The exquisite clarinet and horn dialogue in the super emotive adagio movement saw Maestro Bernard neatly and skillfully pacing his orchestra hand in glove with his soloist.
In the concluding "Rondo," Weber gives the soloist a broad stage to showcase his virtuosity and Goldberger delivered the goods. It's a spirited journey with off-beat modulations and elaborate pyrotechnics that put considerable demands on even the finest soloist. Mr. Goldberger didn't break a sweat, displaying both rock-solid technique and a marvelous sense of dynamics and lithe phrasing.
The second half of the evening was devoted to the lesser performed (but not lesser work) Dvorák 6th Symphony. 6th is easily one of Dvorák's more classically structured symphonies. His tendency to develop more than one theme in his sonata movements is once again on display - and brilliantly so. grace with which one melody moves into the next is so subtle that it can almost go by unnoticed - without a conductor who recognizes that possibility and illuminates each individual theme and its unique rhythmic structure. David Bernard was up to the challenge.
Allegro non tanto is the marking and Maestro Bernard nailed it, moving confidently and energetically forward, but without rushing. Right from the start, it was clear that this performance of the 6th was going to be an interpretation of enormous sensitivity.
While the majority of the recorded versions of the sixth are overly mannered and staid, featuring somewhat slower tempos, played rather straight, Maestro Bernard brought a hard-edged brilliance and dynamic rhythmic pulse to the performance.
Brahm's influence on Dvorák, particularly in the first movement, was apparent. But Dvorák's genius was far more than simply parroting his sources, he possessed the unique ability to let Czech and Slavic folk melodies inform his creations without overwhelming them. The conclusion of the 1st movement features sweeping changes in dynamics and minor-key drama, but throughout the changes in timbre and dynamics, Maestro Bernard kept a sure hand on the tempo, never letting the momentum fade.
The slow adagio movement was pleasant if somewhat bland.

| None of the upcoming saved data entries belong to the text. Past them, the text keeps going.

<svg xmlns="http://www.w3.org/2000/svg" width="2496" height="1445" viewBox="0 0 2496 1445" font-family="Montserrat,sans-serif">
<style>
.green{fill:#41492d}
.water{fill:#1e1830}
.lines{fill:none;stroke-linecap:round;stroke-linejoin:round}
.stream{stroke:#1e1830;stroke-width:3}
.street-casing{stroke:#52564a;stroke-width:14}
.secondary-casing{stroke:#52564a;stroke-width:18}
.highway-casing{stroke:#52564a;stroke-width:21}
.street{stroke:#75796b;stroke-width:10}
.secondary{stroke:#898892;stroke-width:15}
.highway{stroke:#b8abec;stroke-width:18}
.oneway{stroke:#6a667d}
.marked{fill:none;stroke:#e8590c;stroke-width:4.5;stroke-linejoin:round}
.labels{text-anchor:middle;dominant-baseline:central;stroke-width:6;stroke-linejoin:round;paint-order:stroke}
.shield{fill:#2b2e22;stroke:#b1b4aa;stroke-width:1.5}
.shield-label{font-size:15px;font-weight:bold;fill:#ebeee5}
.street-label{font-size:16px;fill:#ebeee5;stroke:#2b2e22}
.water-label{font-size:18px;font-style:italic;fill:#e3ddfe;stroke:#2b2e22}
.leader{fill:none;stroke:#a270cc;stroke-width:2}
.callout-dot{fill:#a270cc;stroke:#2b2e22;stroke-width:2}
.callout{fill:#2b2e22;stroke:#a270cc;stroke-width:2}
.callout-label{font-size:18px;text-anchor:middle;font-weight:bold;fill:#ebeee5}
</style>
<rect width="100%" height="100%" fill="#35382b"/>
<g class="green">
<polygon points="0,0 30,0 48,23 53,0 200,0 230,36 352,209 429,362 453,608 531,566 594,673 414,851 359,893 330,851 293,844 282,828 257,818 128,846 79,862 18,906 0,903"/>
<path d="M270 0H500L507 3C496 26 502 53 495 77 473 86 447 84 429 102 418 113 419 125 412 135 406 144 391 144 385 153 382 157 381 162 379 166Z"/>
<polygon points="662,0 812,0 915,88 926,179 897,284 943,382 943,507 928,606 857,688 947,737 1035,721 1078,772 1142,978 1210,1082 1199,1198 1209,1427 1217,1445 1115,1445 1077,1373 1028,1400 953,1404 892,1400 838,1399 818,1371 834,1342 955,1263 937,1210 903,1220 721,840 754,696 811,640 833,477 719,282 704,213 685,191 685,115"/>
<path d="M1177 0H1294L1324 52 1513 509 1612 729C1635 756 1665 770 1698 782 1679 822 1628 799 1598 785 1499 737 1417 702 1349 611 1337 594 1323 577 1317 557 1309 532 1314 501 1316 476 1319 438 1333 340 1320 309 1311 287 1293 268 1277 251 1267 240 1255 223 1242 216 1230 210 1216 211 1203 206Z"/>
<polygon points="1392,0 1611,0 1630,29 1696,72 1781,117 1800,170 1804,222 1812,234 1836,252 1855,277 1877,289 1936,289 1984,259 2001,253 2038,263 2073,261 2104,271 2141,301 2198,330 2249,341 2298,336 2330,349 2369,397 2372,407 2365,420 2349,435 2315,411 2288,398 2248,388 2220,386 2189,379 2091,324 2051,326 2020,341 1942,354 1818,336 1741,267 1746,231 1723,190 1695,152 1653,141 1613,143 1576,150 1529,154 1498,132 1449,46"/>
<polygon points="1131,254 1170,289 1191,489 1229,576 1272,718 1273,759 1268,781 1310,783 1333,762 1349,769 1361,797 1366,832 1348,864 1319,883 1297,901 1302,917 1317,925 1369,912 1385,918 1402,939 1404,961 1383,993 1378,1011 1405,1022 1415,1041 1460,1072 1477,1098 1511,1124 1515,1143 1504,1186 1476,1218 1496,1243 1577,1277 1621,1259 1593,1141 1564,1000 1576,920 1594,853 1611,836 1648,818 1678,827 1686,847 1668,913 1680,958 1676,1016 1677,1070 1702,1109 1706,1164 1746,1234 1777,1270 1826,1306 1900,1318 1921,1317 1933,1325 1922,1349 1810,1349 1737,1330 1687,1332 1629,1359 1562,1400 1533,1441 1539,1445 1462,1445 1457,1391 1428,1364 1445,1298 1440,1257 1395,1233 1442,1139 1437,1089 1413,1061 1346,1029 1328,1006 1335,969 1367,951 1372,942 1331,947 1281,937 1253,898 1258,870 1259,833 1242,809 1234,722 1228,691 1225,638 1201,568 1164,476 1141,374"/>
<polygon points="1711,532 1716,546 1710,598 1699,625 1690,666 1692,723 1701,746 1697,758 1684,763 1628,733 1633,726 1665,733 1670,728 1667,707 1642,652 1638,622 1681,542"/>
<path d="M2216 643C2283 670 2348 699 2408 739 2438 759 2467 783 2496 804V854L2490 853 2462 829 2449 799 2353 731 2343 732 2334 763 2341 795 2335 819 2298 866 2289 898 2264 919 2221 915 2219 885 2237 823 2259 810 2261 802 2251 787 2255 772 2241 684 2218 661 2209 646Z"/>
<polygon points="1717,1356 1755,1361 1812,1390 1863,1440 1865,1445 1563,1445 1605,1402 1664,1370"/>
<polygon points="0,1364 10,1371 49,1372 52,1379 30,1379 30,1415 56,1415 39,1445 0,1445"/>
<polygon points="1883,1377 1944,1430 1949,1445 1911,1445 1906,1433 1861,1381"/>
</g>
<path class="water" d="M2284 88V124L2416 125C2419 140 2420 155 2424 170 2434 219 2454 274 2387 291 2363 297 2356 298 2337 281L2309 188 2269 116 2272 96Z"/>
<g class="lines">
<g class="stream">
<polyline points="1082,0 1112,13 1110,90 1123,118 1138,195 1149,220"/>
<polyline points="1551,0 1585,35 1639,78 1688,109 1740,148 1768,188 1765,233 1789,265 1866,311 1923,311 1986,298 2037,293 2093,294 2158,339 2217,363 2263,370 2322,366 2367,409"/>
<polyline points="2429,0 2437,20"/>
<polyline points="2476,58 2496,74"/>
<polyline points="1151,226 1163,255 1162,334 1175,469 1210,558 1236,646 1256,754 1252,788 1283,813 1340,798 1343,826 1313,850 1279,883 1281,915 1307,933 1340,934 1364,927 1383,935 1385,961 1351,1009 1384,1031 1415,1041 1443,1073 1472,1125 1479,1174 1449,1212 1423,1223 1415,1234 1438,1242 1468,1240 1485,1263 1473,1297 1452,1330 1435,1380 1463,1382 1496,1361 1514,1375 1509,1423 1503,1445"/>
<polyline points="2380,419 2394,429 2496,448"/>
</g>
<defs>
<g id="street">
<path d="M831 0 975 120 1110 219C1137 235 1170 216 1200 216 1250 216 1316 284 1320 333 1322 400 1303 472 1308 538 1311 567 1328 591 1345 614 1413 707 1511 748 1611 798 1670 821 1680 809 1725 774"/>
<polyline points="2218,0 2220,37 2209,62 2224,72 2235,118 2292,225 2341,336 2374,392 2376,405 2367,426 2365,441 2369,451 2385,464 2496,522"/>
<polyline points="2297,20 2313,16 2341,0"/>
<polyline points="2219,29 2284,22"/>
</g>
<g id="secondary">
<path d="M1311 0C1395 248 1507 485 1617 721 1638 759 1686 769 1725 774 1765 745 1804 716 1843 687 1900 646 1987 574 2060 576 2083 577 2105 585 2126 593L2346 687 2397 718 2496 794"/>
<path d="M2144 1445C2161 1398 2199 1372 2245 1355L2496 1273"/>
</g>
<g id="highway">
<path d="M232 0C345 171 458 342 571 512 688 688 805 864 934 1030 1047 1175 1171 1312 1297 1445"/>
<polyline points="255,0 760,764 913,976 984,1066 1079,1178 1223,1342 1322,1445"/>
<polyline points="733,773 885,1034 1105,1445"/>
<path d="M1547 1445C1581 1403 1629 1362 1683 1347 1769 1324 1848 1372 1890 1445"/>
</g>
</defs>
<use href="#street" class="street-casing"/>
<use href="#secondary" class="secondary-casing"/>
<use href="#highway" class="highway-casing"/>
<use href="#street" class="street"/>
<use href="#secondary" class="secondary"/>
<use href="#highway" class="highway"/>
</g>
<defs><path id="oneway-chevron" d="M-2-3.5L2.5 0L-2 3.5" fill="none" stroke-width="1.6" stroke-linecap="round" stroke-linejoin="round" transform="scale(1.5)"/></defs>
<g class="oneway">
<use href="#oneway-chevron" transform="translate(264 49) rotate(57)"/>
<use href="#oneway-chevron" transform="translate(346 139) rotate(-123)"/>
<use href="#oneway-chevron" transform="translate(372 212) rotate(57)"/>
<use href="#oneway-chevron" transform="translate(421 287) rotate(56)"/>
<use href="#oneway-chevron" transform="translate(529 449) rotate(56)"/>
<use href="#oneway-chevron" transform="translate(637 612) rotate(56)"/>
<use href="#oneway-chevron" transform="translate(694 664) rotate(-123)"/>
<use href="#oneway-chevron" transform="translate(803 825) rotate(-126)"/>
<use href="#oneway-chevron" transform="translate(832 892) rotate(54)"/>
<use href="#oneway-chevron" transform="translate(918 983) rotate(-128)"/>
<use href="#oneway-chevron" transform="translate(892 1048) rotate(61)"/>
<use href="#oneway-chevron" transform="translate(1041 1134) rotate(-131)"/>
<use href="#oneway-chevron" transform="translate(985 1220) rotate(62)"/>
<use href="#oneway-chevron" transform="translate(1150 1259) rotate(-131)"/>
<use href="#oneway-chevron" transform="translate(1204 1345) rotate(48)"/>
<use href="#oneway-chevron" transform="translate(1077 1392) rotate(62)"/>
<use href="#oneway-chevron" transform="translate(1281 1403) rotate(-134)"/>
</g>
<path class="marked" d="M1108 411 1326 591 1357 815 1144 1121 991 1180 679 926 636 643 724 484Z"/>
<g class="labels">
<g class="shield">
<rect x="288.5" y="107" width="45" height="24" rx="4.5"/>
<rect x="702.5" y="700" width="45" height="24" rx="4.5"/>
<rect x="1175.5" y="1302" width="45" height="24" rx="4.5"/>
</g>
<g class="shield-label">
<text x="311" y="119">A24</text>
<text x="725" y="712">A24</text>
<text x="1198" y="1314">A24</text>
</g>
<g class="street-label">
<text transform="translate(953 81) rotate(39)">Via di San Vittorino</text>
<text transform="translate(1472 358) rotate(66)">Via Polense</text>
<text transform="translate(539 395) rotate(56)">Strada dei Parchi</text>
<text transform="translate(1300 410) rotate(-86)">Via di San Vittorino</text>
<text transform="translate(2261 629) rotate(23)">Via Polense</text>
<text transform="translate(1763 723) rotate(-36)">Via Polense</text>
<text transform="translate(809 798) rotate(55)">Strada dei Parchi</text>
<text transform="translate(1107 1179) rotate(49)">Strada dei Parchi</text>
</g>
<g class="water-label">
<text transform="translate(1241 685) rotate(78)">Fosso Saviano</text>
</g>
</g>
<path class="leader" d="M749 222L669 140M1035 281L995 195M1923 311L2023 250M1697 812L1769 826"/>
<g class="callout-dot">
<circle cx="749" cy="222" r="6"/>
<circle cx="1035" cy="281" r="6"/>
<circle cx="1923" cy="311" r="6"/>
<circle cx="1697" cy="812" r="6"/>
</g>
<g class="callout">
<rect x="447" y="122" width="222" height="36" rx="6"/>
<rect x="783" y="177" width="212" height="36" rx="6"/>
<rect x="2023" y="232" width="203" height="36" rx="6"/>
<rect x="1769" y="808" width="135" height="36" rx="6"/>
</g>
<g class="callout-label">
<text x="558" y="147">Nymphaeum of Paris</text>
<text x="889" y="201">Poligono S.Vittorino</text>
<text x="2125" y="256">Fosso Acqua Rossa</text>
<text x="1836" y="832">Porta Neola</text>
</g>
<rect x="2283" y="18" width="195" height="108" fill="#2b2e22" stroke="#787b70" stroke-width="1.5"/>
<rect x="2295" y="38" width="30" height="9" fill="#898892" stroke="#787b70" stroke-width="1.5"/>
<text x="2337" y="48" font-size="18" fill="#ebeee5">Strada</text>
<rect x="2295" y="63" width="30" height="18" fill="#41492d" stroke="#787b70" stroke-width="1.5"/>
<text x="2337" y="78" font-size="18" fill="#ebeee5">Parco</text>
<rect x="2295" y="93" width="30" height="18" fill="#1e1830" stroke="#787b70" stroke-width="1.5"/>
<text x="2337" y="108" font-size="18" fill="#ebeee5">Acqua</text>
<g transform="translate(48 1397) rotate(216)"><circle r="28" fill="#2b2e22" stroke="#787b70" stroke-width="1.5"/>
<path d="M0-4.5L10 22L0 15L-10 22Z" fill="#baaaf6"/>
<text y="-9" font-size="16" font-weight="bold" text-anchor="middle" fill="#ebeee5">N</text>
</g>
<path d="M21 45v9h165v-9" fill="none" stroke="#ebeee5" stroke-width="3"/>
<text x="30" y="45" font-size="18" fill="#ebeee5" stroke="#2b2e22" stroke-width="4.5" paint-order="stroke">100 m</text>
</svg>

Intended as a tender nocturne, this rondo movement lacks movement (pun intended). Despite a few bars which the composer marked poco più animato and which the conductor brought abundant life to, this adagio is not one of the composer's more inspired creations.
The scherzo, however, is one of his best. This furiant was full of passion and almost reckless abandon. The abrupt drum crescendo which leads to the restatement of the main theme was thunderous. The extensive trio which followed is one of the composers more brilliant moments, as the passage leading into it changes rhythm so that when the main theme returns the tempo change is blended in perfectly almost unnoticeably. Once again, Maestro and orchestra were up to the task.
The finale is a compellingly urgent sonata whose primary theme closely mirrors the primary theme of the first movement. Echos of Brahms can once again be heard as the movement features similar scoring, tempo, meter, and key to the final movement of Brahms 2nd. Mr. Bernard brought all the forces of his orchestra together for the explosive coda, ending the evening on a profoundly tutti fortissimo note.
The Park Avenue Chamber Symphony's performance provided a very strong case for the 6th symphony gaining a more prominent place in the standard repertoire - it's a work that really needs to be heard live to be appreciated. I hope they add the piece to their growing library of recordings!